I cloned the latest version. I also run the test data obtained by sh get_fastq.sh It seem that my compiled version can not work well on my computer.

[user] git show
commit 1565968608b6da189d8ba2324cb8c946fb1b6f53
Merge: e16dfa9 37226e8
Author: Lucas <lrog@users.noreply.github.com>
Date:   Thu Nov 22 18:47:44 2018 +0000

    Merge pull request #5 from refresh-bio/fix-empty-bins

    Fix for error when trying to pack empty bins
sh fastore_compress.sh --max --in test_1.fq --out COMP --threads 24
fastore_compress.sh: line 227: 117378 Segmentation fault      $FASTORE_REBIN e "-i$TMP_BIN" "-o$TMP_REBIN-2" "-t$TH_REBIN" $PAR_REBIN_C1 $PAR_PE -p2

And it seems that the makefile is not robust on my computer. Some problems occurred when compiling FaStore. I need to modify the file Makefile. It is caused by different version of Make?

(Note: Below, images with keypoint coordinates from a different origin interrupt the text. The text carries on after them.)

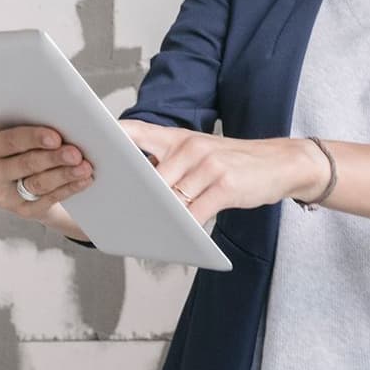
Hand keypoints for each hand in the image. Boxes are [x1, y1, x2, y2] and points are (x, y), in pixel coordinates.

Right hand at [0, 121, 92, 240]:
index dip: (33, 138)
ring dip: (64, 174)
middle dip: (53, 158)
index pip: (10, 141)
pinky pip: (48, 199)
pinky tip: (84, 180)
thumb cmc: (30, 142)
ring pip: (38, 183)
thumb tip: (60, 114)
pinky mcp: (22, 209)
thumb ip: (31, 119)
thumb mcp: (24, 128)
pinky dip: (69, 188)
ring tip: (85, 167)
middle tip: (76, 154)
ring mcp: (4, 195)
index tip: (56, 137)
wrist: (31, 173)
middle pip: (25, 164)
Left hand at [123, 122, 326, 223]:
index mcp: (179, 137)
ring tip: (140, 230)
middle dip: (132, 195)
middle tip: (112, 210)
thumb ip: (170, 164)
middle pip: (149, 175)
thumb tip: (137, 190)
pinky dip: (185, 228)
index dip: (110, 139)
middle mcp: (191, 147)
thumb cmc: (234, 162)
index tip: (87, 149)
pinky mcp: (227, 185)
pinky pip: (196, 213)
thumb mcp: (200, 152)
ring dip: (157, 217)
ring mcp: (209, 165)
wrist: (282, 162)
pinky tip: (178, 237)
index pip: (136, 131)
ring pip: (170, 197)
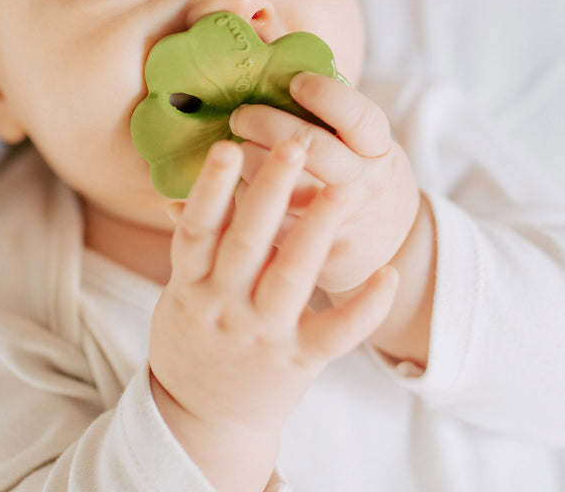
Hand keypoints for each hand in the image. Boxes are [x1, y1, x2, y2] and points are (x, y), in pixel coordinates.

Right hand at [149, 139, 397, 490]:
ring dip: (316, 232)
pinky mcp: (298, 360)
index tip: (227, 147)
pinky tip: (388, 274)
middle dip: (270, 193)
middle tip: (293, 146)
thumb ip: (190, 245)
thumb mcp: (178, 293)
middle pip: (246, 242)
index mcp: (190, 285)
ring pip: (291, 277)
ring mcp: (262, 333)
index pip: (197, 229)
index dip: (211, 188)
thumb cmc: (193, 337)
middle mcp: (224, 305)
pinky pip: (336, 333)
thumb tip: (176, 190)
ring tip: (340, 191)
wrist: (200, 417)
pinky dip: (364, 306)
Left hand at [228, 72, 421, 293]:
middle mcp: (366, 183)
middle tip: (240, 115)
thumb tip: (268, 39)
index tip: (295, 81)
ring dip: (250, 163)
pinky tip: (228, 187)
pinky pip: (272, 227)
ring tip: (232, 149)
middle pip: (312, 147)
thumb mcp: (364, 143)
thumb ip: (328, 109)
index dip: (325, 95)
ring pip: (286, 189)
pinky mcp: (320, 254)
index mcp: (379, 148)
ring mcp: (345, 221)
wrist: (393, 244)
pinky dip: (244, 203)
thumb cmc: (363, 174)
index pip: (358, 116)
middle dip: (266, 124)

When make in the folder 'fastore'

cd fastore/fastore_bin && make fastore_bin
make[1]: Entering directory `/data/yuansliu/FaStore/fastore/fastore_bin'
.
.
.
echo "#include \"version.h\"" > version.cpp
echo "std::string GetCompilationTime() {return std::string(__DATE__) + \" -- \" + std::string(__TIME__);}" >> version.cpp
echo "std::string GetAppVersion() {return \"0.8.0\";}" >> version.cpp
g++ -m64 -D_FILE_OFFSET_BITS=64 -D_LARGEFILE_SOURCE -std=c++11 -pthread -DNDEBUG -O2  -static -Wl,--whole-archive -lpthread -Wl,--no-whole-archive -o fastore_bin main.cpp version.cpp BinModule.o BinOperator.o BinFile.o FastqPacker.o FastqCategorizer.o FastqParser.o FastqStream.o FileStream.o Stats.o /data/yuansliu/FaStore/fastore/fastore_pack/codebook.o /data/yuansliu/FaStore/fastore/fastore_pack/distortion.o /data/yuansliu/FaStore/fastore/fastore_pack/pmf.o /data/yuansliu/FaStore/fastore/fastore_pack/quantizer.o /data/yuansliu/FaStore/fastore/fastore_pack/util.o /data/yuansliu/FaStore/fastore/fastore_pack/well.o /data/yuansliu/FaStore/fastore/fastore_bin/QVZ.o -lz
/opt/rh/devtoolset-4/root/usr/libexec/gcc/x86_64-redhat-linux/5.3.1/ld: cannot find -lpthread
/opt/rh/devtoolset-4/root/usr/libexec/gcc/x86_64-redhat-linux/5.3.1/ld: cannot find -lz
/opt/rh/devtoolset-4/root/usr/libexec/gcc/x86_64-redhat-linux/5.3.1/ld: cannot find -lm
/opt/rh/devtoolset-4/root/usr/libexec/gcc/x86_64-redhat-linux/5.3.1/ld: cannot find -lpthread
/opt/rh/devtoolset-4/root/usr/libexec/gcc/x86_64-redhat-linux/5.3.1/ld: cannot find -lc
collect2: error: ld returned 1 exit status

Then, I compile them in their subfolder.

[yuansliu@vulcan3 fastore_bin]$ make
echo "#include \"version.h\"" > version.cpp
echo "std::string GetCompilationTime() {return std::string(__DATE__) + \" -- \" + std::string(__TIME__);}" >> version.cpp
echo "std::string GetAppVersion() {return \"0.8.0\";}" >> version.cpp
g++ -m64 -D_FILE_OFFSET_BITS=64 -D_LARGEFILE_SOURCE -std=c++11 -pthread -DNDEBUG -O2 -flto -fwhole-program  -o fastore_bin main.cpp version.cpp BinModule.o BinOperator.o BinFile.o FastqPacker.o FastqCategorizer.o FastqParser.o FastqStream.o FileStream.o Stats.o  -lz
BinFile.o: In function `BinFileWriter::BinFileWriter()':
BinFile.cpp:(.text+0x682): undefined reference to `QvzCodebook::QvzCodebook()'
BinFile.cpp:(.text+0x77d): undefined reference to `QvzCodebook::~QvzCodebook()'
...
...
...
Stats.cpp:(.text+0x4e0): undefined reference to `pmf_increment(pmf_t*, unsigned int)'
collect2: error: ld returned 1 exit status
[user] make --version
GNU Make 3.82
Built for x86_64-redhat-linux-gnu
Copyright (C) 2010  Free Software Foundation, Inc.
License GPLv3+: GNU GPL version 3 or later <http://gnu.org/licenses/gpl.html>
This is free software: you are free to change and redistribute it.
There is NO WARRANTY, to the extent permitted by law.